PAGE EXTRACT:
○ ○ ○ ○ ○
Julian-Gregorian Dating
I have been reviewing the pre-1752 Lancashire Non-Conformist Registers. I am concerned that none of the ones I have been working on have changed the dating to the Gregorian Calendar. Should the reviewers make these changes, or should they be sent back for reindexing? What will happen to the registers where this change was not made and were submitted.
- England adopted the Gregorian calendar in 1752. Prior to 1752 in England, the year on the Julian calendar began in March and continued to the next February. This would mean that the 3rd month in 1730 would be May. In the Gregorian calendar adopted in 1752, the 3rd month would be March. When indexing records for this project, please convert the Julian calendar dates to their Gregorian calendar equivalents. Click here for help converting dates.
Judy Jones
Answers
-
Hi Judy,
You are not the first person to raise this issue with these records, and there have been several questions about it in Community and even more answers and comments.
The problem lies with the fact that the basic principle of indexing is 'Type what you see', as we are not here to speculate. expand or change anything that we think could make more sense - that is left to the person searching the indexed records. Unfortunately, the instructions in this project run counter to this, and as you have discovered, some indexers have changed dates to Gregorian, some have kept them as shown, and others have got into a bit of a muddle.
○ ○ ○ ○ ○
Dataset items:
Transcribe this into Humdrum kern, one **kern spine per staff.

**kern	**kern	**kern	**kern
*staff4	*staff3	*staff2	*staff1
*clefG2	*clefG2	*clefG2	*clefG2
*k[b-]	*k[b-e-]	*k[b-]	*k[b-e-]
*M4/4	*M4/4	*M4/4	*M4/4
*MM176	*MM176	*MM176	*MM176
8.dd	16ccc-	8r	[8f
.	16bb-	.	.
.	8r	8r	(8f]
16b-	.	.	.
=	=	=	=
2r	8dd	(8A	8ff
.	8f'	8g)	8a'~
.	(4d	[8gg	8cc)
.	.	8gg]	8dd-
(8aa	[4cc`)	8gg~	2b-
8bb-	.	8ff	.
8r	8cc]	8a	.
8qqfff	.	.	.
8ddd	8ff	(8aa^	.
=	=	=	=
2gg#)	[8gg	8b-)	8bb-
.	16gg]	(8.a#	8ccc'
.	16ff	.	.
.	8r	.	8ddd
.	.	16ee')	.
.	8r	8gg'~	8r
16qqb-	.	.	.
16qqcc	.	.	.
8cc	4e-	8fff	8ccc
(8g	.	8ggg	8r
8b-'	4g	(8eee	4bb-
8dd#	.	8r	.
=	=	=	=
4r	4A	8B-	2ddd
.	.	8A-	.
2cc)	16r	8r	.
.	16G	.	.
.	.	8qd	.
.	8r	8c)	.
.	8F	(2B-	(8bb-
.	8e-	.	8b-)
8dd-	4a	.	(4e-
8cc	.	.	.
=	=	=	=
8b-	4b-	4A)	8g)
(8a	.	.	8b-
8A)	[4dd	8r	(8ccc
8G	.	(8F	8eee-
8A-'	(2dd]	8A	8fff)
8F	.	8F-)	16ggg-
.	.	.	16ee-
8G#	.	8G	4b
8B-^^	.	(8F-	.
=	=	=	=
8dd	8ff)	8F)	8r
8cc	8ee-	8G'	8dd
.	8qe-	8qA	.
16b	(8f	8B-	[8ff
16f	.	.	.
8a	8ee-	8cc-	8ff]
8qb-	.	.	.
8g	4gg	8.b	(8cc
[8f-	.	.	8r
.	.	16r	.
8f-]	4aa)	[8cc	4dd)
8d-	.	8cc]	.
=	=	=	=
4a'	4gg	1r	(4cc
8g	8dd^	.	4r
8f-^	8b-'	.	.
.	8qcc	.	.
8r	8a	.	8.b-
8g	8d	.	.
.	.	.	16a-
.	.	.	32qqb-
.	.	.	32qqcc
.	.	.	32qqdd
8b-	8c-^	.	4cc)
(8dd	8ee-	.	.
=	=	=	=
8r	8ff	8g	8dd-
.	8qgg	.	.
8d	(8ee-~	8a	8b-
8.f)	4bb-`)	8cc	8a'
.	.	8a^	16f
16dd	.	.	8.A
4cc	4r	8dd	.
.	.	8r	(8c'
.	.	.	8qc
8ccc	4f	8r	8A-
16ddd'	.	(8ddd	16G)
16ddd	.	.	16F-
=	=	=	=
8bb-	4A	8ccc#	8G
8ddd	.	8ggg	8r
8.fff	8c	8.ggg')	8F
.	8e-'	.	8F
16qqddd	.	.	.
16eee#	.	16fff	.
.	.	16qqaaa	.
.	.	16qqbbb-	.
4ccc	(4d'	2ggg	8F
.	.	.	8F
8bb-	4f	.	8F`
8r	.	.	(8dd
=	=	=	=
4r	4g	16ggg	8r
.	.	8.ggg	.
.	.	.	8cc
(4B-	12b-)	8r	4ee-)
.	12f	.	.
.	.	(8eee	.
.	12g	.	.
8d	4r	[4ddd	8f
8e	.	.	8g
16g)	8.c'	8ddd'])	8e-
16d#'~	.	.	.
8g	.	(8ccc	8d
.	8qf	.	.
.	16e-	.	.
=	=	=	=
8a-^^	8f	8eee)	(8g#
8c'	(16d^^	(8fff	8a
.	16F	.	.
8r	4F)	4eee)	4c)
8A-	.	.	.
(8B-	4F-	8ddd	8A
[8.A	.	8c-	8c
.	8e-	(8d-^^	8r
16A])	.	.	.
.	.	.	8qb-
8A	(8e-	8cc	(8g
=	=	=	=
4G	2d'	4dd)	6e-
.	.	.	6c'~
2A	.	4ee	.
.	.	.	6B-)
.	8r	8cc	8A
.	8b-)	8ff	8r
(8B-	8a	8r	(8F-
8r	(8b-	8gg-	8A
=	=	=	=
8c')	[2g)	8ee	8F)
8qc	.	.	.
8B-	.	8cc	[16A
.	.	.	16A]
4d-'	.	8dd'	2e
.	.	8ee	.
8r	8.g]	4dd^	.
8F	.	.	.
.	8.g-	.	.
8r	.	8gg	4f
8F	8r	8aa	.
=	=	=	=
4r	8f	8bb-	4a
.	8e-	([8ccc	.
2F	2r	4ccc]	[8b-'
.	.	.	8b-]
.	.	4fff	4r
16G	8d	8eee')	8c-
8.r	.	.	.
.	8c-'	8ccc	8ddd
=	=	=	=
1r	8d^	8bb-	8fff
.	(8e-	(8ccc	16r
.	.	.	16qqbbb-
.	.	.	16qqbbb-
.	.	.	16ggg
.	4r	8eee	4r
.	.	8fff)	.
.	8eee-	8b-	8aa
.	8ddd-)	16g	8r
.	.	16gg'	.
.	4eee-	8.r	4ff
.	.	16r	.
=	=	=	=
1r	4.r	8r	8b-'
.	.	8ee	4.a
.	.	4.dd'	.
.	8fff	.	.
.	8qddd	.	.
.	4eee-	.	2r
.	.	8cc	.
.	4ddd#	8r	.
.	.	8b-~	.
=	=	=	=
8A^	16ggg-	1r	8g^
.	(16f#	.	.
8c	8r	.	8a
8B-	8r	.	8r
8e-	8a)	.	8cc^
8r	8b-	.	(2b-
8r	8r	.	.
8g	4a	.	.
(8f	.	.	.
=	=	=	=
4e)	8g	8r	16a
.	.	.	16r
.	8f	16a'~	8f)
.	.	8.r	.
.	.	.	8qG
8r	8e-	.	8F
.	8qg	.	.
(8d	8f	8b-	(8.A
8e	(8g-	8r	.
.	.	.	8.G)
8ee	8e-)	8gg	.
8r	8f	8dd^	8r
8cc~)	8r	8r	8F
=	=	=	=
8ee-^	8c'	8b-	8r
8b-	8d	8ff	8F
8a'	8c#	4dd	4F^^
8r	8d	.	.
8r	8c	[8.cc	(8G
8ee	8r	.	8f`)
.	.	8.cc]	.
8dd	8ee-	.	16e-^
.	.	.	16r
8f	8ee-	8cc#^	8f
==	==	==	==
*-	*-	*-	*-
○ ○ ○ ○ ○
WHAT YOU WILL DO:
**1)** In the Julian-Gregorian dating post, why would the 3rd month of 1730 be May?
**2)** Do these statements agree with the Julian-Gregorian dating post? Answer yes or no for each, quoting the deciding words. (a) England adopted the Gregorian calendar in 1752. (b) All indexers on the project converted the dates to Gregorian. (c) Judy is the first person to raise this issue with these records.
**3)** According to the Julian-Gregorian dating post, which registers has Judy been reviewing?

WORKED ANSWERS:
**1)** Before 1752 in England, the Julian calendar year began in March and continued to the next February. Counting from March, the third month is May.

**2)**
(a) Yes: "England adopted the Gregorian calendar in 1752."
(b) No: "some indexers have changed dates to Gregorian, some have kept them as shown, and others have got into a bit of a muddle."
(c) No: "You are not the first person to raise this issue with these records"

**3)** The pre-1752 Lancashire Non-Conformist Registers.